The Repeat command allows us to repeat a part of the program several times; we will use this block when we execute our first square.
When we need to repeat a part of the code an indefinite number of times, we can use the Repeat until block, which allows us to set an exit condition from the repeat. This block has a hexagonal indentation where we need to insert a Boolean value, which can only be true or false.
The If then blocks allow us to decide whether a part of the program should be executed or not. Again, our choice will be determined by a Boolean input.
The Stop stacks commands allow us to interrupt the execution of some parts or the entire program. We will use it, for example, when we need to stop the robot in case of an emergency.
Sensor Block
Sensor blocks are blocks that allow us to read our sensors and always return numerical or Boolean values.
The sensors we will use are the reflected light sensor and the gyroscope.
The Reflected Light sensor only works when positioned close to a surface, and in the robots competing in the First Lego League, we find them facing downwards to detect colors and reflections on the competition field.
In Color mode, the sensor is not very reliable, so it is used to detect Reflected Light. When the sensor is positioned on a light color, the reflected light is very high; conversely, the value detected is low when it is on a dark color.

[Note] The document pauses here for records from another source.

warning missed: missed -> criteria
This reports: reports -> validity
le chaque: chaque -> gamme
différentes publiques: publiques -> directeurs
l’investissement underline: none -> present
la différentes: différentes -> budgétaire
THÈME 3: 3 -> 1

The Reflected Light command returns a numerical value between 0 and 100 that directly corresponds to the reading of the sensor connected to the indicated port.
Among the blocks dedicated to this sensor, we also find Less/Greater than reflection, which returns a Boolean value based on the indicated condition.
The Gyroscope is a sensor that measures the rotations of the robot from a reference configuration. When we start the robot, an initial position is recorded, and every time the orientation changes, this sensor measures how many degrees we have deviated. Thanks to this sensor, we can create programs that allow perfect curves and accurate movements even in case of interaction with obstacles or mission models.
We can imagine the gyroscope as the robot's internal compass that helps it maintain orientation.
Among the blocks dedicated to this sensor, we find Yaw/Pitch/Roll angle, which returns the numerical value in degrees measured by the gyroscope (-179/180), and the Set yaw angle to zero command, which allows us to reset the zero position of our gyroscope.
Operators and Variables
Operators allow us to perform Mathematical and Logical operations. The former return numerical values and have a rounded shape, while the latter have a hexagonal shape and return a Boolean value.
Variables are memory spaces to which we assign a name. There are numerical values that are characteristic of the construction of our robot. For example, the value of reflected light that the robot detects when positioned on black depends on the distance of the sensor from the ground. In the program, we might have to rewrite this value multiple times within our control blocks. Writing the same parameter many times does not force us to use a variable but can cause difficulties when this value needs to be modified. For example, if we move our sensor lower, we will have to change this value in all parts of the program and search throughout the code where we wrote it.
Using a variable makes this process much simpler; we just need to change the value of the variable, and all blocks that read it will automatically see its correct value.
Assuming we have created a variable, the blocks "set variable" and "change variable" appear, allowing us to modify its value and the block that allows its reading.
Custom Blocks
As the final part, we should talk about Custom Blocks. This is a section where we find the blocks we have created, which perform the operations we have established.
We will cover this type of Blocks in a dedicated lesson that you can find in the following pages of our guide.
If you want to further explore the functionality of individual blocks, you can open the App guide on the Home at the top left, then click on Guide at the bottom and select Word Blocks. This way, you access a screen that contains the technical description of all available blocks.
I hope this introductory guide has been helpful to you.
Now you are ready to take your first steps in the upcoming lessons.